She was born circa 1719 to a free white woman and an enslaved Black man. Thus, Jenny Slew was raised free and lived all her life as a free woman, however, in 1762, while in her 40s, she was kidnapped from her home and enslaved by John Whipple.
She turned to the courts. Being born to a free white woman and an enslaved Black man made her case a historical one in Ipswich, Essex County, Massachusetts Bay Colony. Slew argued in a civil suit that since a child’s legal status follows that of the mother, she, also deserved her freedom like her mother.
Note that as an enslaved person, Slew would not have been able to approach the courts but at the time, history says that Massachusetts allowed enslaved people to bring civil suits to courts.

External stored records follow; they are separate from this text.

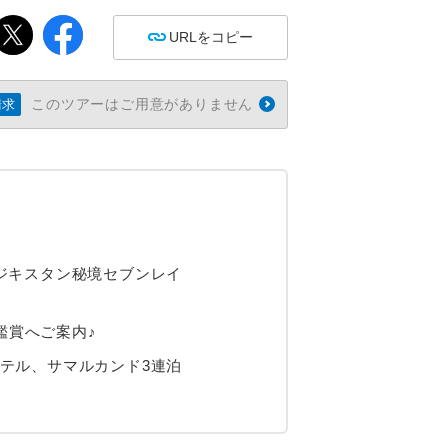
URLをコピー
このツアーはご用意がありません
請求
ジキスタン秘境セブンレイ
鑑賞へご案内♪
テル、サマルカンド3連泊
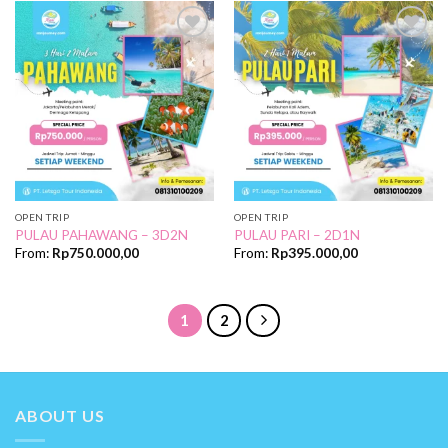
Add to
Add to
Wishlist
Wishlist
OPEN TRIP
OPEN TRIP
PULAU PAHAWANG – 3D2N
PULAU PARI – 2D1N
From:
Rp
750.000,00
From:
Rp
395.000,00
1
2
ABOUT US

So in 1765, Slew having had an attorney to represent her, went to court and sued her owner Whipple for her freedom, charging him with holding her in bondage illegally. She also maintained that because her mother was free, she was also free. The case was initially dismissed but Slew did not give up.
Whipple had argued that Slew had no legal right to sue him at all. He said Slew had been married and so could not sue. He maintained that her husband would have to sue on her behalf “since married women’s legal rights were subsumed by those of her husband under the doctrine of couverture,” historians said. In other words, as a married woman, Slew had no identity separate from her husband, and so could not sue on her own behalf. An enslaved person could appeal to the law, however, a married woman could not.
Slew’s case nearly did not make it to court because of this. Truly, she had been married several times but they were all enslaved men. That saved her as those marriages were not considered valid.
In 1766, a determined Slew took her case to the Essex Superior Court of Judicature in Salem, Massachusetts, which accepted to hear her case. At a jury trial, Slew won her case against her owner Whipple for capturing her “with force and arms,” and keeping her as his slave from January 29, 1762, to March 5, 1765, plus doing “other injuries against the peace” and to her.
Per law, a child took on the status of the mother. Slew’s mother was white so by law, she was not a slave. Slew was freed and awarded four pounds in damages. She became the first enslaved person to win her freedom by jury trial.
Slew had the odds stacked against her. Besides being Black, she was a woman, who was suing a white man and would be judged by white men who believed they were superior to her. But she fought and won not only her own freedom but the freedom of others.
Massachusetts was the first American colony to legalize slavery, and there were about 5,000 enslaved people there in 1750. But by 1790, there were none, according to historians. Slew’s suit was the first of many freedom suits that helped end slavery in Massachusetts.